_What this task involves_. Below are entries to return in full. Keep each one exact.

_Data entries_.
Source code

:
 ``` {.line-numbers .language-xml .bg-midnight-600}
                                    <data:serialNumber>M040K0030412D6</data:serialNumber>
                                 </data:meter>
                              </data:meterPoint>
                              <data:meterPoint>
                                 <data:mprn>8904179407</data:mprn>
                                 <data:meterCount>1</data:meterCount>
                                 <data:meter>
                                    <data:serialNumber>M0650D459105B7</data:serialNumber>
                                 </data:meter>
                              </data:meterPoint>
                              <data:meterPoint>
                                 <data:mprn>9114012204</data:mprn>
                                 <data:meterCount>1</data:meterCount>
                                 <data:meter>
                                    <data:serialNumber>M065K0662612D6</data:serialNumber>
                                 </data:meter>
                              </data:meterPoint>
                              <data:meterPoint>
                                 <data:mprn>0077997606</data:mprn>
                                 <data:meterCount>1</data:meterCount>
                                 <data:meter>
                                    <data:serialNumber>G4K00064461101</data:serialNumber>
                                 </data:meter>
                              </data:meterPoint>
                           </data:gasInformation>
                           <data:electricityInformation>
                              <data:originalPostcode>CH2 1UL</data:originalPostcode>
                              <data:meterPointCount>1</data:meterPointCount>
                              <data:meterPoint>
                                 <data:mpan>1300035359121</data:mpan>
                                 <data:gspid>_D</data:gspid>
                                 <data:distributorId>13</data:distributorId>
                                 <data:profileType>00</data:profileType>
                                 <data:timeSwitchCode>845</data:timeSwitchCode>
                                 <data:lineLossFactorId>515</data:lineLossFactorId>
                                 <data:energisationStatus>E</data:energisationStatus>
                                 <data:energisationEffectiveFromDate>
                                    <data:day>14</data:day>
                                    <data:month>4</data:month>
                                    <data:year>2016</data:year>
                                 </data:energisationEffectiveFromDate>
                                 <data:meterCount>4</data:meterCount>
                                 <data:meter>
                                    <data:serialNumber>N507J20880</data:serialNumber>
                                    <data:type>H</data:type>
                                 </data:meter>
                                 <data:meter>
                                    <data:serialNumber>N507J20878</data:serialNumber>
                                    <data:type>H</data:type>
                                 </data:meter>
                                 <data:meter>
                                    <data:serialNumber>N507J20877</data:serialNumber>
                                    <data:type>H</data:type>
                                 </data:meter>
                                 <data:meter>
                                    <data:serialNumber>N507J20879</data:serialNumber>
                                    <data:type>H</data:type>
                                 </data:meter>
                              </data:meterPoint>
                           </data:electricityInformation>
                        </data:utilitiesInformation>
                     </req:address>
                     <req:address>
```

_Solution for this exercise_.
Source code

:
 ``` {.line-numbers .language-xml .bg-midnight-600}
                                    <data:serialNumber>M040K0030412D6</data:serialNumber>
                                 </data:meter>
                              </data:meterPoint>
                              <data:meterPoint>
                                 <data:mprn>8904179407</data:mprn>
                                 <data:meterCount>1</data:meterCount>
                                 <data:meter>
                                    <data:serialNumber>M0650D459105B7</data:serialNumber>
                                 </data:meter>
                              </data:meterPoint>
                              <data:meterPoint>
                                 <data:mprn>9114012204</data:mprn>
                                 <data:meterCount>1</data:meterCount>
                                 <data:meter>
                                    <data:serialNumber>M065K0662612D6</data:serialNumber>
                                 </data:meter>
                              </data:meterPoint>
                              <data:meterPoint>
                                 <data:mprn>0077997606</data:mprn>
                                 <data:meterCount>1</data:meterCount>
                                 <data:meter>
                                    <data:serialNumber>G4K00064461101</data:serialNumber>
                                 </data:meter>
                              </data:meterPoint>
                           </data:gasInformation>
                           <data:electricityInformation>
                              <data:originalPostcode>CH2 1UL</data:originalPostcode>
                              <data:meterPointCount>1</data:meterPointCount>
                              <data:meterPoint>
                                 <data:mpan>1300035359121</data:mpan>
                                 <data:gspid>_D</data:gspid>
                                 <data:distributorId>13</data:distributorId>
                                 <data:profileType>00</data:profileType>
                                 <data:timeSwitchCode>845</data:timeSwitchCode>
                                 <data:lineLossFactorId>515</data:lineLossFactorId>
                                 <data:energisationStatus>E</data:energisationStatus>
                                 <data:energisationEffectiveFromDate>
                                    <data:day>14</data:day>
                                    <data:month>4</data:month>
                                    <data:year>2016</data:year>
                                 </data:energisationEffectiveFromDate>
                                 <data:meterCount>4</data:meterCount>
                                 <data:meter>
                                    <data:serialNumber>N507J20880</data:serialNumber>
                                    <data:type>H</data:type>
                                 </data:meter>
                                 <data:meter>
                                    <data:serialNumber>N507J20878</data:serialNumber>
                                    <data:type>H</data:type>
                                 </data:meter>
                                 <data:meter>
                                    <data:serialNumber>N507J20877</data:serialNumber>
                                    <data:type>H</data:type>
                                 </data:meter>
                                 <data:meter>
                                    <data:serialNumber>N507J20879</data:serialNumber>
                                    <data:type>H</data:type>
                                 </data:meter>
                              </data:meterPoint>
                           </data:electricityInformation>
                        </data:utilitiesInformation>
                     </req:address>
                     <req:address>
```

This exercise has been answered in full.